Stored data entries:
==============================

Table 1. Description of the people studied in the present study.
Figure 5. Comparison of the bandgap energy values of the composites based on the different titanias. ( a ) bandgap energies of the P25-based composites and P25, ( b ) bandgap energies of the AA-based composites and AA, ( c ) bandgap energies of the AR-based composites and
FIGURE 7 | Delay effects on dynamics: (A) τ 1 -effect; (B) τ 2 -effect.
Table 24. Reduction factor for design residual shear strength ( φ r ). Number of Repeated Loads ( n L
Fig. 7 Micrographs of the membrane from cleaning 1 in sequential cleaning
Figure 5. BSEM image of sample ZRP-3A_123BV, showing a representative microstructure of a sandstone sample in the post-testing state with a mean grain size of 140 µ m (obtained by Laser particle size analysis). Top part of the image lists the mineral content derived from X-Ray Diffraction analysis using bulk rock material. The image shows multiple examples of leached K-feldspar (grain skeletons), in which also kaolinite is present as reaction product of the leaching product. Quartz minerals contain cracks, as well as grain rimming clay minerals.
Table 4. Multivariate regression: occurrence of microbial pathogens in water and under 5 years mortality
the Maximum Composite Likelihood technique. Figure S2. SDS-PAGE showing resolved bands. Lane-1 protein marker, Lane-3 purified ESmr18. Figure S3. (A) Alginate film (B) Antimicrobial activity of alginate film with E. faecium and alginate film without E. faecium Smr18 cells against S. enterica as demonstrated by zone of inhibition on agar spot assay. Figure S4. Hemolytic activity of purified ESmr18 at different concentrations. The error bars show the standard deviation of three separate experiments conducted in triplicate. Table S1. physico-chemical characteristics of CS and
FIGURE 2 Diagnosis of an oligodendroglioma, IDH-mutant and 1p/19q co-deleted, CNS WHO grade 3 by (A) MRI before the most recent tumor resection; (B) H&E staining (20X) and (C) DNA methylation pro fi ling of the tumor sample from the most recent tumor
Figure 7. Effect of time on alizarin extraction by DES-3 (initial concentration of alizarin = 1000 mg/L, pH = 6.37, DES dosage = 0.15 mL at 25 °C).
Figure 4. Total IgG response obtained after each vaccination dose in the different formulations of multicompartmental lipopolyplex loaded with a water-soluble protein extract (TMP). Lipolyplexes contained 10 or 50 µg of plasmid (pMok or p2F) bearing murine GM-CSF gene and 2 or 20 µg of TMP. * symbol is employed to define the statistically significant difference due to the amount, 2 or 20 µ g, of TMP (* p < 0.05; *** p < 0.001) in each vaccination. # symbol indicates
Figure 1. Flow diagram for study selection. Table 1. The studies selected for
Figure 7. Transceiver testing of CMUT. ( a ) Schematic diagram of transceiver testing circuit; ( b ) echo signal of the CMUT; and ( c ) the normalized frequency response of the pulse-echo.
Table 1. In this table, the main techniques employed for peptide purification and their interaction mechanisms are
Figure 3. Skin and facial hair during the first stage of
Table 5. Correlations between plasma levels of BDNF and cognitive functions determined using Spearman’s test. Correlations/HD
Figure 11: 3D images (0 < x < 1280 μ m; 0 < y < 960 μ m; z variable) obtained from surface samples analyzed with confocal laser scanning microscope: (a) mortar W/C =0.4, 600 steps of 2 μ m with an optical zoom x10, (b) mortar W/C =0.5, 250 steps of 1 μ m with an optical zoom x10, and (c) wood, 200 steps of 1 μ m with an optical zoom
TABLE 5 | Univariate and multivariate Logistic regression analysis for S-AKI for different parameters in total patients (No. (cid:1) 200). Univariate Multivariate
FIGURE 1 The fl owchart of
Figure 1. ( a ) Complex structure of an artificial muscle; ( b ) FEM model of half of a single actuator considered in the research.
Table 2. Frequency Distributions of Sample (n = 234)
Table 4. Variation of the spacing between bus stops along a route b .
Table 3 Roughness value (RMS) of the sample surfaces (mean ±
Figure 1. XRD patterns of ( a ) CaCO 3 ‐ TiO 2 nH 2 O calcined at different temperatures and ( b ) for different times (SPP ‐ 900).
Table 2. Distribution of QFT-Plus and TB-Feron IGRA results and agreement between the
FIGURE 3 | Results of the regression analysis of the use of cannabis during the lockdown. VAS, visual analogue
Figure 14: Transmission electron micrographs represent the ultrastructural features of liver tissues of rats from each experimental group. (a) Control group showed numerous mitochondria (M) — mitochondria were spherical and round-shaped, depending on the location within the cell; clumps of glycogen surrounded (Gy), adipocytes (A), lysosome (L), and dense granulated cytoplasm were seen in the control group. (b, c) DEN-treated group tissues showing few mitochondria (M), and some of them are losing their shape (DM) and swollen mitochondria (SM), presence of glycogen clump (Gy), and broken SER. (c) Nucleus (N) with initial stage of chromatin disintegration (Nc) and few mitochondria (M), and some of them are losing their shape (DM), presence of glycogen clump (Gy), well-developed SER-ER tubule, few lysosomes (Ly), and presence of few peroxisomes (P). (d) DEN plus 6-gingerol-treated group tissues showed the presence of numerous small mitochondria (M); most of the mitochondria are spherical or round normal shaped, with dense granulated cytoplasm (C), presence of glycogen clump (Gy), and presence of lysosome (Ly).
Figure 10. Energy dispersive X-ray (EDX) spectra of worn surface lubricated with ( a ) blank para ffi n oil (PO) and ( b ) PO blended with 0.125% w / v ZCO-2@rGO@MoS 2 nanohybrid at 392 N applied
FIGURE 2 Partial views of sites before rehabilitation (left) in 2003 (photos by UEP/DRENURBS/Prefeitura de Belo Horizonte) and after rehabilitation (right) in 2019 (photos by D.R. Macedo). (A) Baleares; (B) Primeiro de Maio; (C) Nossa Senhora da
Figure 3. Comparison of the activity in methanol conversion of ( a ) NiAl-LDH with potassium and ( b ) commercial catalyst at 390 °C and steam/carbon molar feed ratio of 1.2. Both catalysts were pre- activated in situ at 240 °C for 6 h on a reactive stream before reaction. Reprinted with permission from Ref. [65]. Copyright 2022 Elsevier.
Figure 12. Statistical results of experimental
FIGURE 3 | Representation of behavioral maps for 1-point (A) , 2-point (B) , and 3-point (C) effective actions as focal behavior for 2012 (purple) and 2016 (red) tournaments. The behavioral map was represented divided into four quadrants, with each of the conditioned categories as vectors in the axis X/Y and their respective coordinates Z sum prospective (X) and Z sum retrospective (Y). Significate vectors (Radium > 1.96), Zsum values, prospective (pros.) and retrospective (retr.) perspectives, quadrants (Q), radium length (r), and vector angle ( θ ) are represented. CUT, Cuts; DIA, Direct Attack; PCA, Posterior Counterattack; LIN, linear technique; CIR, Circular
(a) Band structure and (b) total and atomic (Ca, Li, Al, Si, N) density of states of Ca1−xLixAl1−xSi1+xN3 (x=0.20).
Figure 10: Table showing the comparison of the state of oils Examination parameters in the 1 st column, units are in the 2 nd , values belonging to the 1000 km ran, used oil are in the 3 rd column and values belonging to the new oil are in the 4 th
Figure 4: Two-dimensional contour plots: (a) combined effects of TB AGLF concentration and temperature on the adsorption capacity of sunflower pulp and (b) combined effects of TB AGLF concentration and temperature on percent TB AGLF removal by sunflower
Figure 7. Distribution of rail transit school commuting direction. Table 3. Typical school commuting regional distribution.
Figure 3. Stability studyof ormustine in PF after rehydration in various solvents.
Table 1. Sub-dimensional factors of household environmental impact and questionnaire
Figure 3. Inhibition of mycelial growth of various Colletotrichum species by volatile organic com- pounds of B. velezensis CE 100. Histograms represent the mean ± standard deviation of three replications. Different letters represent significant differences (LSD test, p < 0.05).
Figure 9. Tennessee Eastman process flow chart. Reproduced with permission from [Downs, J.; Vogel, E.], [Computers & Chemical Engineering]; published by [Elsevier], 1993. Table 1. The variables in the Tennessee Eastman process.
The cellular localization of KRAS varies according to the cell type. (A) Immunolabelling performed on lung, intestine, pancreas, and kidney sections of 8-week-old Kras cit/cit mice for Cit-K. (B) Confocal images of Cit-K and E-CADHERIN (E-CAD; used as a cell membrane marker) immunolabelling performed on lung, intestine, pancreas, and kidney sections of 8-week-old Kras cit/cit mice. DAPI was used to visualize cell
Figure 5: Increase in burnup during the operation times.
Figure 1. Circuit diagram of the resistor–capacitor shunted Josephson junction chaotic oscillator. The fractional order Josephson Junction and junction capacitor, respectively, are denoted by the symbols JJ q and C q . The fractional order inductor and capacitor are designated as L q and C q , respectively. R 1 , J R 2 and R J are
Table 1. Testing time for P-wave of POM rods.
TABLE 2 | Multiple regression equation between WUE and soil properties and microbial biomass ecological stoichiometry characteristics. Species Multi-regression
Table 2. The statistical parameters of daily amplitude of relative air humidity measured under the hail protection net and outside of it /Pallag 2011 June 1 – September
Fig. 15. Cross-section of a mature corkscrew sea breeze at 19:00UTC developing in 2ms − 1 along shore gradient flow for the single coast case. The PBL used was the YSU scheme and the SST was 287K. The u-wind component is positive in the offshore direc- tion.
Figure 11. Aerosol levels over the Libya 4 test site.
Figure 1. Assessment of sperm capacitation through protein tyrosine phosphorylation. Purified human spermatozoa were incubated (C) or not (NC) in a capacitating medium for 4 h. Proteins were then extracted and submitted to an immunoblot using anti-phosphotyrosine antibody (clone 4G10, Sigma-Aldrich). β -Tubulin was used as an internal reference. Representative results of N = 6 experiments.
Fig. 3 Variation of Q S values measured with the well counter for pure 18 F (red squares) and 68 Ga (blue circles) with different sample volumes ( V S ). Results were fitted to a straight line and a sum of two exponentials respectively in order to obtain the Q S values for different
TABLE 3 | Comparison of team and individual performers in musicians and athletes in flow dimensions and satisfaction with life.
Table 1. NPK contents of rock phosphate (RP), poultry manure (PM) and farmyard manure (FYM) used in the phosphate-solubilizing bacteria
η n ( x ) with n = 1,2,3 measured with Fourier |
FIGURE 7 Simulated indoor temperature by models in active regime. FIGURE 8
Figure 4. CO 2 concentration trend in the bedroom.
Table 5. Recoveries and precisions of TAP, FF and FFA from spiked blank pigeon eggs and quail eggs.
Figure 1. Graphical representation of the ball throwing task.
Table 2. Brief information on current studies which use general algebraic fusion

==============================

Problem to solve:
Only one stretch of the entries above is wanted: the lines from the one containing "FIGURE 3 | Representation" through the one containing "Table 1. Sub-dimensional". Please reproduce it exactly.

Reply to the task:
FIGURE 3 | Representation of behavioral maps for 1-point (A) , 2-point (B) , and 3-point (C) effective actions as focal behavior for 2012 (purple) and 2016 (red) tournaments. The behavioral map was represented divided into four quadrants, with each of the conditioned categories as vectors in the axis X/Y and their respective coordinates Z sum prospective (X) and Z sum retrospective (Y). Significate vectors (Radium > 1.96), Zsum values, prospective (pros.) and retrospective (retr.) perspectives, quadrants (Q), radium length (r), and vector angle ( θ ) are represented. CUT, Cuts; DIA, Direct Attack; PCA, Posterior Counterattack; LIN, linear technique; CIR, Circular
(a) Band structure and (b) total and atomic (Ca, Li, Al, Si, N) density of states of Ca1−xLixAl1−xSi1+xN3 (x=0.20).
Figure 10: Table showing the comparison of the state of oils Examination parameters in the 1 st column, units are in the 2 nd , values belonging to the 1000 km ran, used oil are in the 3 rd column and values belonging to the new oil are in the 4 th
Figure 4: Two-dimensional contour plots: (a) combined effects of TB AGLF concentration and temperature on the adsorption capacity of sunflower pulp and (b) combined effects of TB AGLF concentration and temperature on percent TB AGLF removal by sunflower
Figure 7. Distribution of rail transit school commuting direction. Table 3. Typical school commuting regional distribution.
Figure 3. Stability studyof ormustine in PF after rehydration in various solvents.
Table 1. Sub-dimensional factors of household environmental impact and questionnaire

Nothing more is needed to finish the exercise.